[[ Data provided, beginning ]]

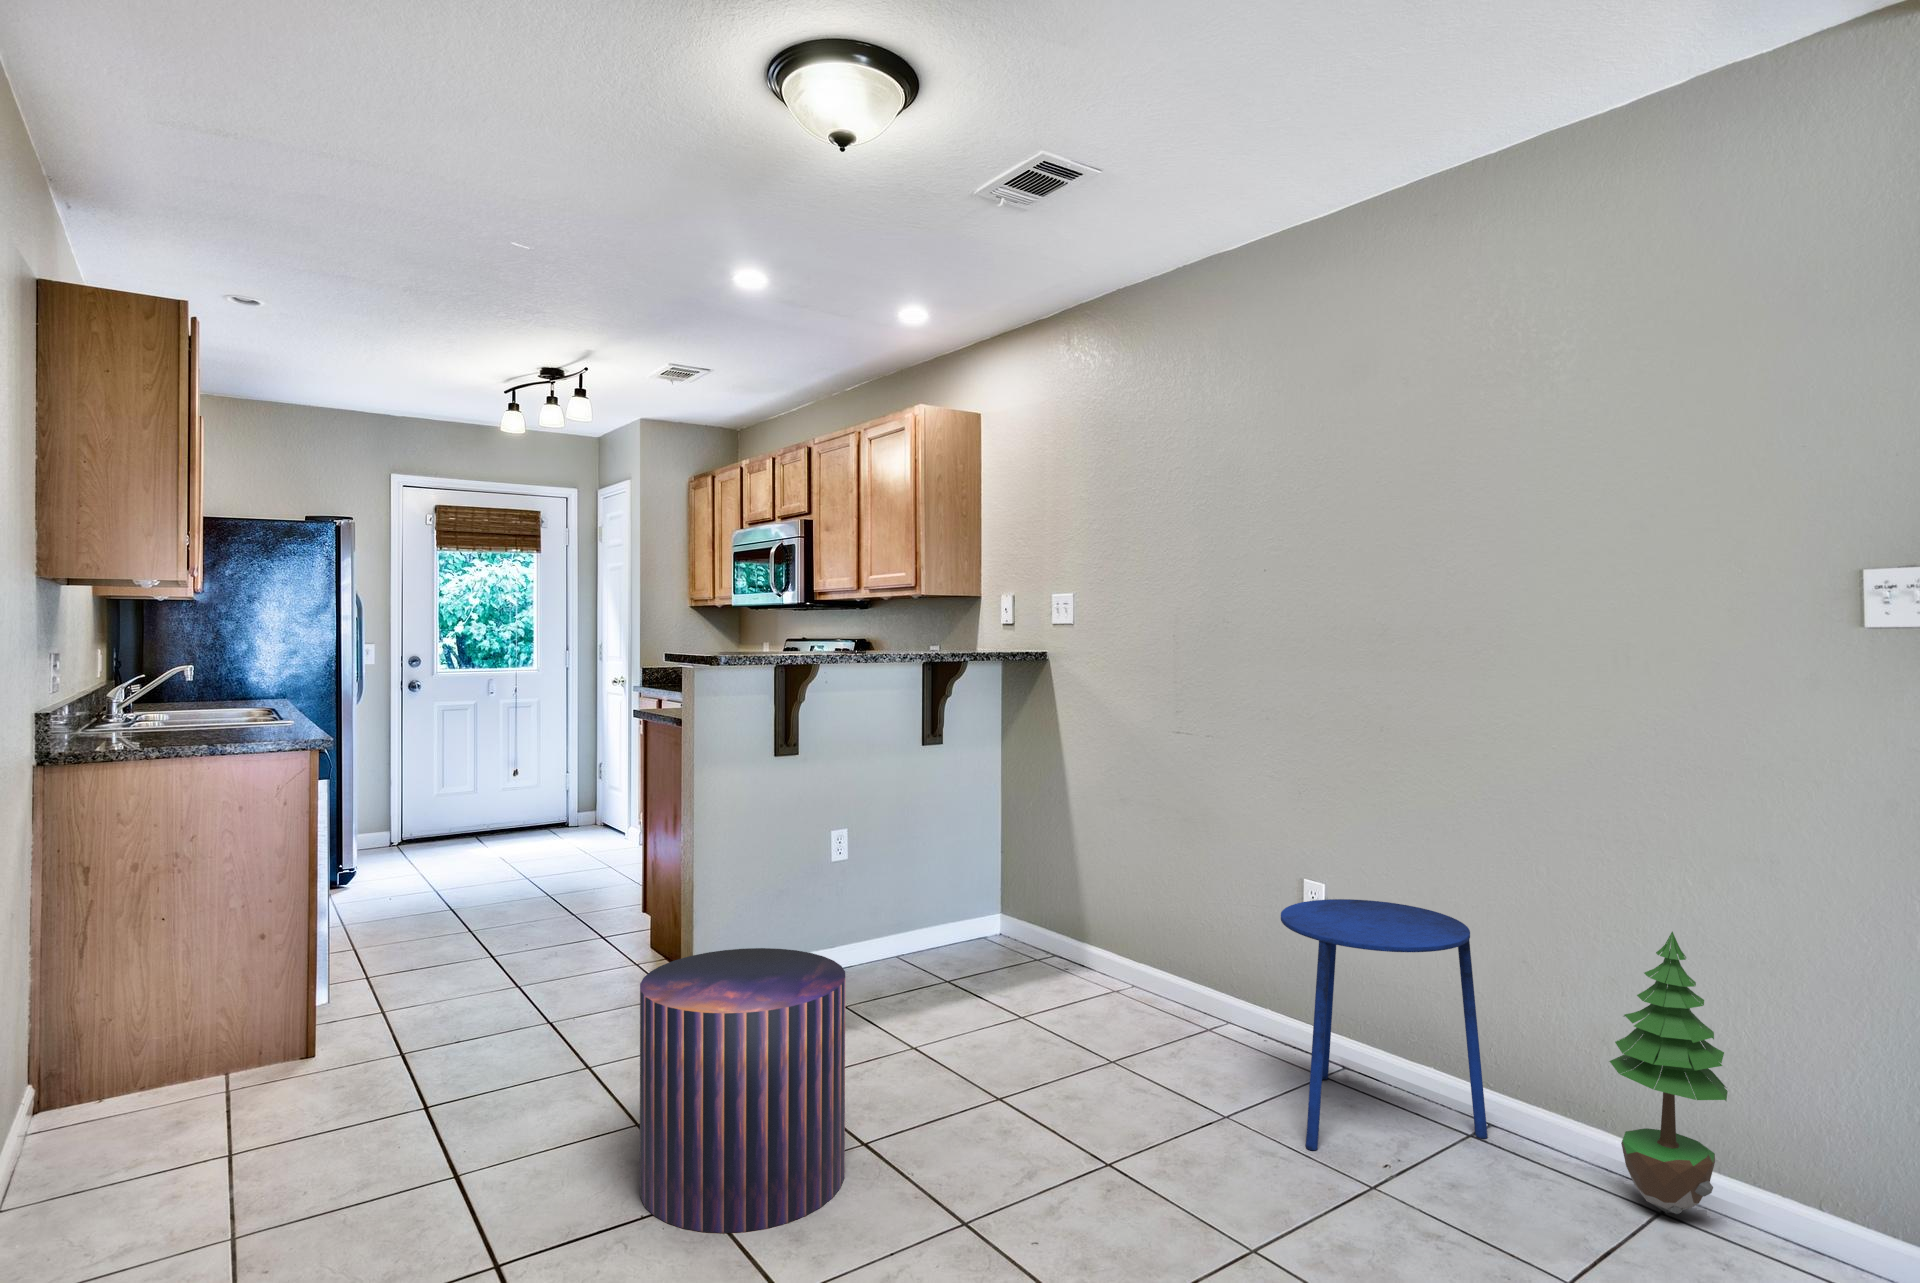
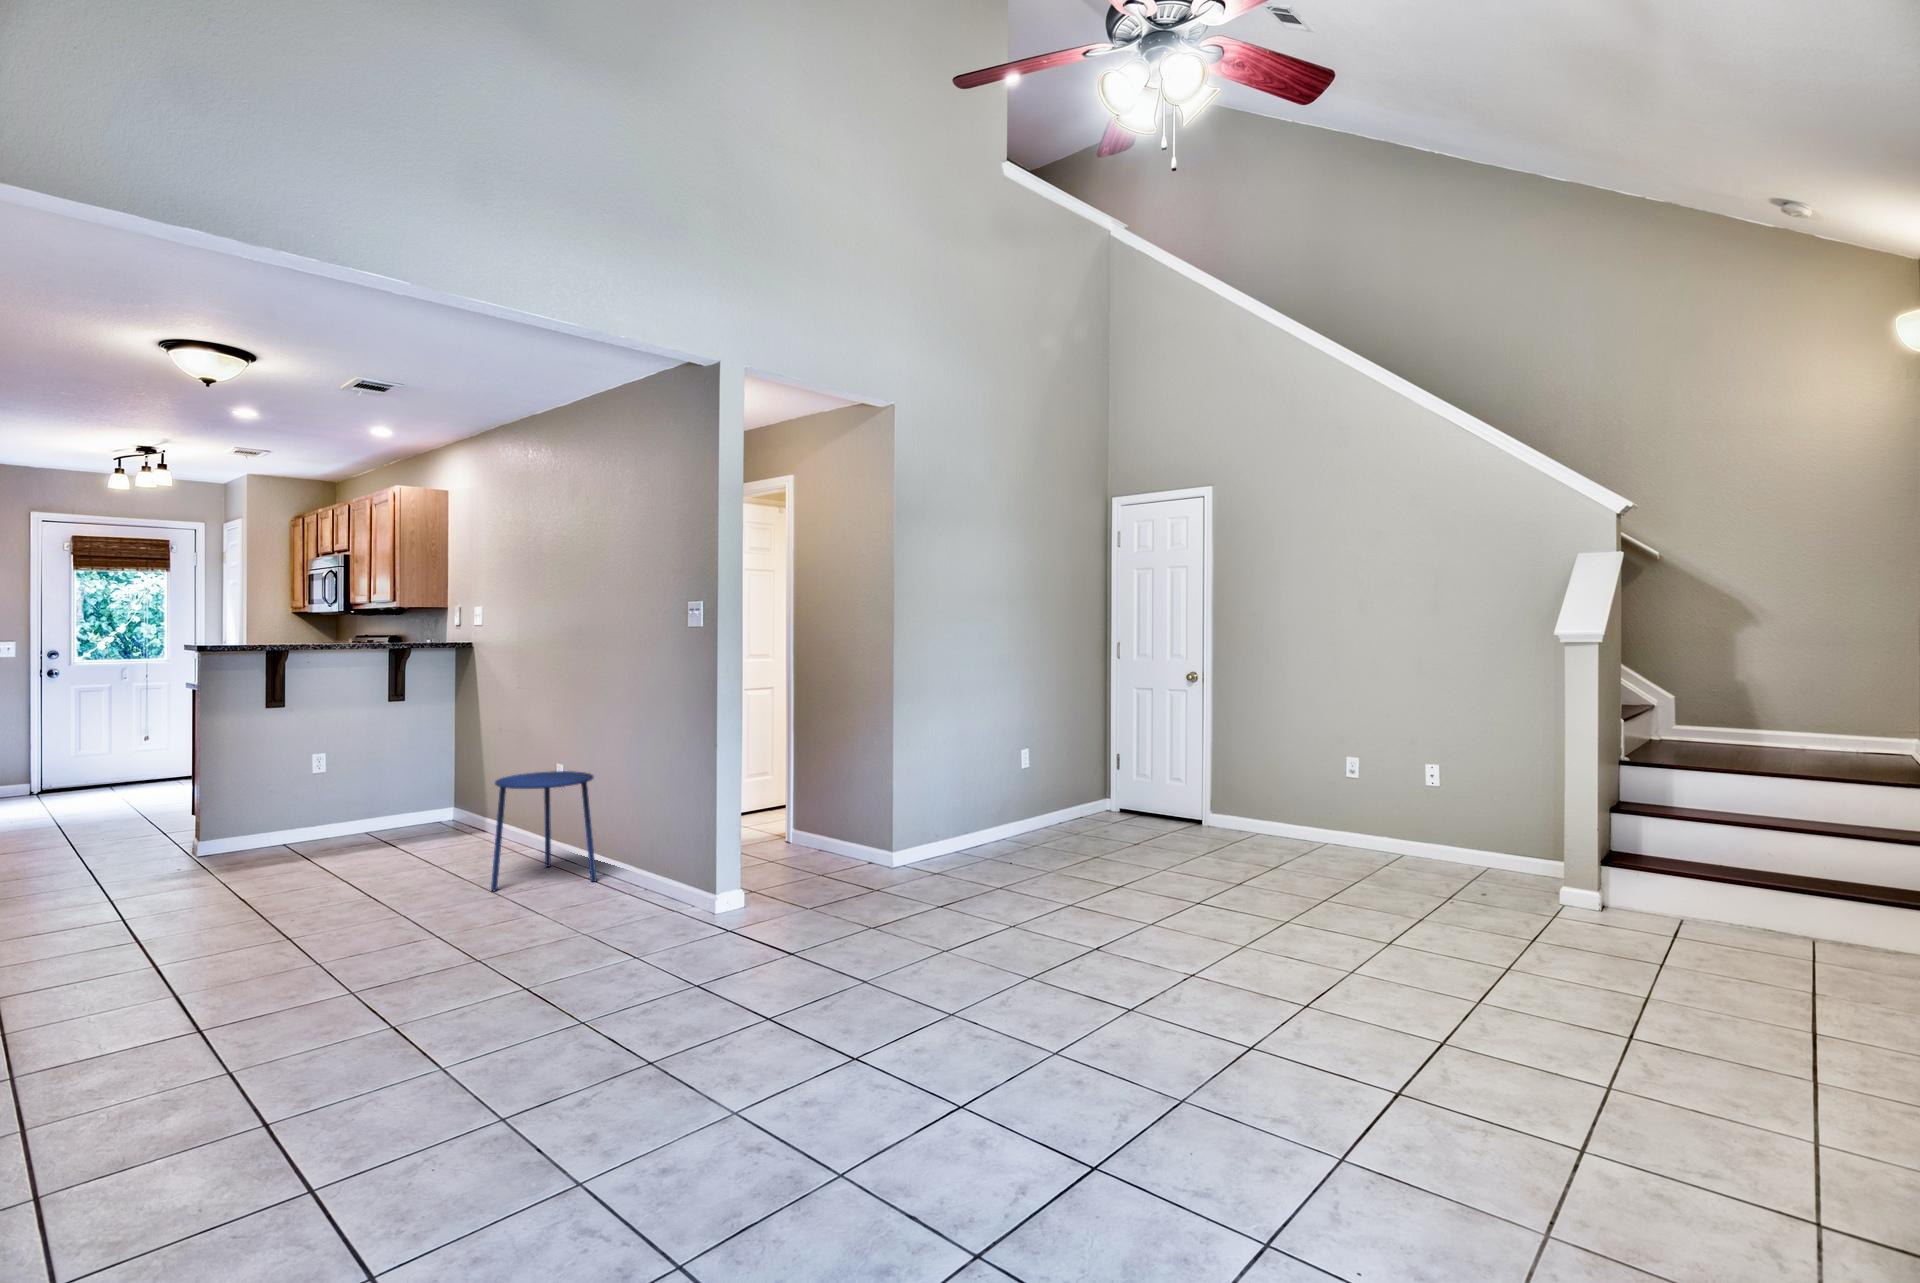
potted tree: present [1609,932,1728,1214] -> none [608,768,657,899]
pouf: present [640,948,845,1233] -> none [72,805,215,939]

[[ Data provided, end ]]
[[ Data provided, beginning ]]

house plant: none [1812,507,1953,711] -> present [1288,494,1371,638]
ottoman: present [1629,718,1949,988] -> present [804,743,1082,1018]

[[ Data provided, end ]]
[[ Data provided, beginning ]]

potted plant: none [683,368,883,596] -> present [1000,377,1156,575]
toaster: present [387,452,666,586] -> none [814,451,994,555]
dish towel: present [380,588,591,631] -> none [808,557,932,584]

[[ Data provided, end ]]

**What the exercise asks:**
Whenever the word "plant" appears in a line above, copy that line.

**Exercise output:**
house plant: none [1812,507,1953,711] -> present [1288,494,1371,638]
potted plant: none [683,368,883,596] -> present [1000,377,1156,575]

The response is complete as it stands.